3.7 Calling a Web API
In the previous section we explained how to download individual files from the Internet. Another way data can come from the Internet is through a web API, which stands for Application Programming Interface. The number of APIs that are being offered by organizations is growing at increasing rate, which means a lot of interesting data for us data scientists.
Web APIs are not meant to be presented in nice layout, such as websites. Instead, most web APIs return data in a structured format, such as JSON or XML. Having data in a structured form has the advantage that the data can be easily processed by other tools, such as jq
. For example, the API from https://randomuser.me returns data in the following JSON structure.

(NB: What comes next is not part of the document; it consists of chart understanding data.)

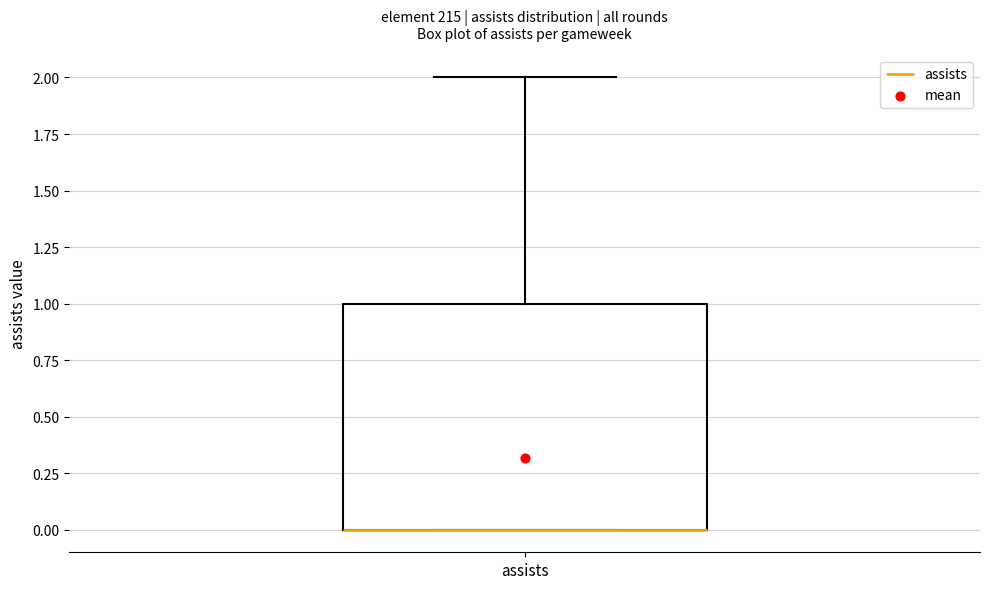

Transcribe this box plot: give where the median line is, the range the box spans, and where the two whiskers end, as read against the y-axis. The values are not printed on the chart, so give them approximately, as read against the axis.

median 0 (drawn on the box's lower edge), box 0 to 1, whiskers 0 to 2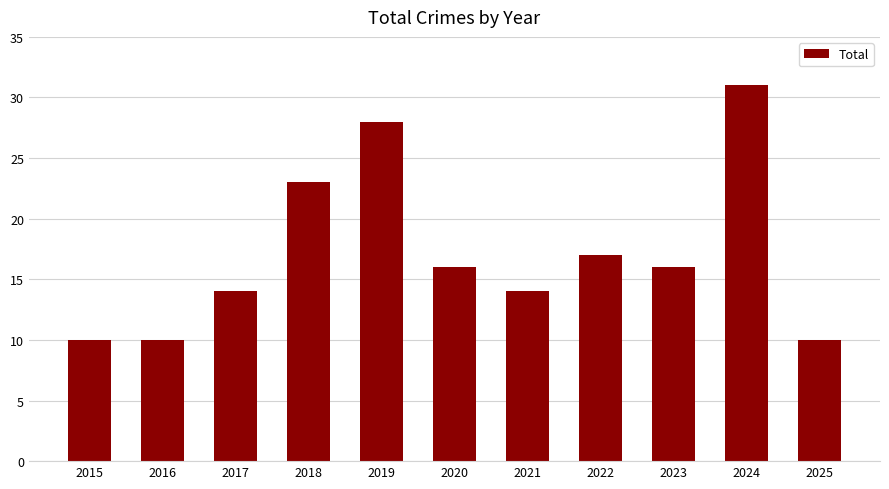

What is the average value?

17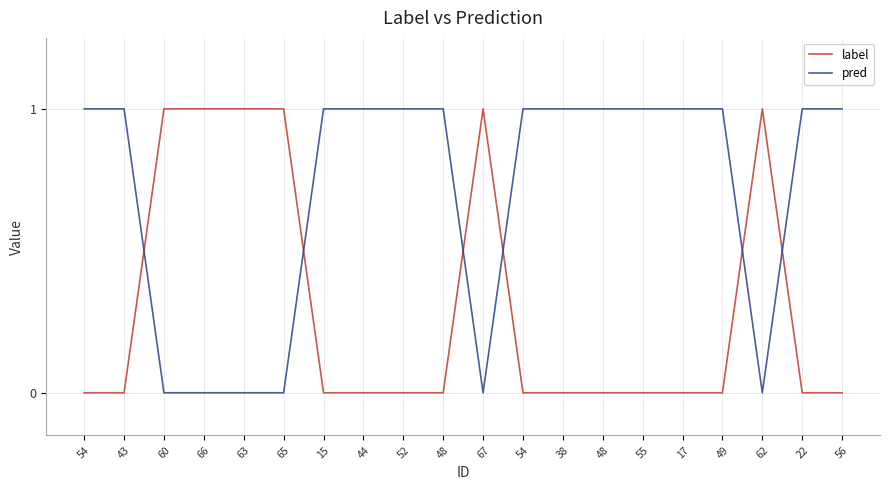

Is it true that label equals 1 at 22?

False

$ curl -s https://randomuser.me/api/1.2/ | jq .
{
"results": [
{
"gender": "male",
"name": {
"title": "mr",
"first": "jeffrey",
"last": "lawson"
},
"location": {
"street": "838 miller ave",
"city": "washington",
"state": "maryland",
"postcode": 81831,
"coordinates": {
"latitude": "81.9488",
"longitude": "-67.8247"
},
"timezone": {
"offset": "+4:00",
"description": "Abu Dhabi, Muscat, Baku, Tbilisi"
}
},
"email": "jeffrey.lawson@example.com",
"login": {
"uuid": "78918f6c-2658-4915-bebf-bfaa61a1624c",
"username": "silverzebra774",
"password": "treble",
"salt": "iAtIKhvB",
"md5": "4c02abeca4d6ca4dbfc0ddb33dcef29f",
"sha1": "36e109513abf73df460cead89b78c749abe908fa",
"sha256": "0155d9e6cabedfc3ad0f21d18b3ca3e738a8f17811dd57dc3b4dd386cd021963"
},
"dob": {
"date": "1996-07-04T02:49:46Z",
"age": 22
},
"registered": {
"date": "2013-01-13T13:37:21Z",
"age": 5
},
"phone": "(406)-041-2792",
"cell": "(831)-085-8264",
"id": {
"name": "SSN",
"value": "629-40-9671"
},
"picture": {
"large": "https://randomuser.me/api/portraits/men/62.jpg",
"medium": "https://randomuser.me/api/portraits/med/men/62.jpg",
"thumbnail": "https://randomuser.me/api/portraits/thumb/men/62.jpg"
},
"nat": "US"
}
],
"info": {
"seed": "4bd9f66fd83a6ec7",
"results": 1,
"page": 1,
"version": "1.2"
}
}
The data is piped to a command-line tool jq
in order to display it in a nice way. jq
has many more possibilities that we will explore in Chapter 5.
Some web APIs return data in a streaming manner. This means that once you connect to it, the data will continue to pour in forever. A well-known example is the Twitter “firehose”, which constantly streams all the tweets being sent around the world. Luckily, most command-line tools that we use also operate in a streaming matter, so that we also use this kind of data.
Some APIs require you to log in using the OAuth protocol. There is a handy command-line tool called curlicue
(Foster 2014) that assists in performing the so-called “OAuth dance”. Once this has been set up, it curlicue
will call curl
with the correct headers. First, you set things up once for a particular API with curlicue-setup
, and then you can call that API using curlicue
. For example, to use curlicue
with the Twitter API you would run:
$ curlicue-setup \
> 'https://api.twitter.com/oauth/request_token' \
> 'https://api.twitter.com/oauth/authorize?oauth_token=$oauth_token' \
> 'https://api.twitter.com/oauth/access_token' \
> credentials
$ curlicue -f credentials \
> 'https://api.twitter.com/1/statuses/home_timeline.xml'
For more popular APIs, there are specialized command-line tools available. These are wrappers that provide a convenient way to connect to the API. In Chapter 9, for example, we’ll be using the command-line tool bigmler
that only connects to BigML’s prediction API.